🤖 AI Summary
This work addresses statistical decomposition and missing-value imputation for multi-scale energy consumption data under linear equality constraints—e.g., daily totals must equal the sum of hourly readings—where high-resolution variables (e.g., hourly loads) are inferred from low-resolution observations (e.g., daily aggregates). Such constraints induce degenerate, zero-measure manifolds, rendering standard Monte Carlo methods (e.g., rejection sampling) inapplicable.

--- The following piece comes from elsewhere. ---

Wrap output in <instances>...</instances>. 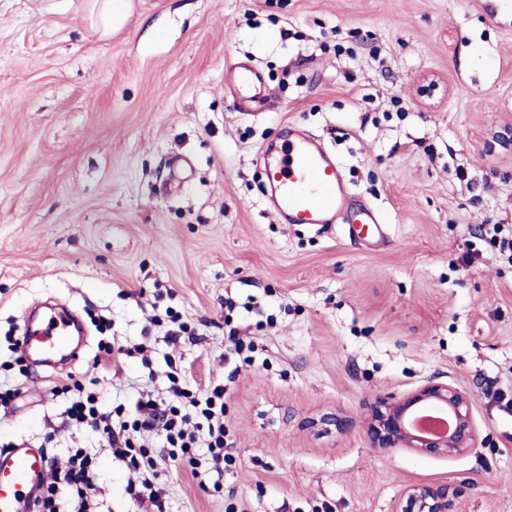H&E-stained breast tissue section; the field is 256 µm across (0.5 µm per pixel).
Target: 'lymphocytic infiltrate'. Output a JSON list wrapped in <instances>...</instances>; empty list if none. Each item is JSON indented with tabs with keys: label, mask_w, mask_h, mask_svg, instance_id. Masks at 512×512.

To overcome this, we propose the first exact constrained Monte Carlo algorithm that integrates Langevin diffusion with an enhanced rejection-sampling scheme, enabling unbiased, efficient sampling under general linear constraints while faithfully capturing multimodal posterior distributions. Experiments on real-world electricity consumption data demonstrate that our method significantly improves imputation accuracy and uncertainty quantification over both unconstrained and naive baseline approaches.
📝 Abstract
Equality-constrained models naturally arise in problems in which measurements are taken at different levels of resolution. The challenge in this setting is that the models usually induce a joint distribution which is intractable. Resorting to instead sampling from the joint distribution by means of a Monte Carlo approach is also challenging. For example, a naive rejection sampling does not work when the probability mass of the constraint is zero. A typical example of such constrained problems is to learn energy consumption for a higher resolution level based on data at a lower resolution, e.g., to decompose a daily reading into readings at a finer level. We introduce a novel Monte Carlo sampling algorithm based on Langevin diffusions and rejection sampling to solve the problem of sampling from equality-constrained models. Our method has the advantage of being exact for linear constraints and naturally deals with multimodal distributions on arbitrary constraints. We test our method on statistical disaggregation problems for electricity consumption datasets, and our approach provides better uncertainty estimation and accuracy in data imputation compared with other naive/unconstrained methods.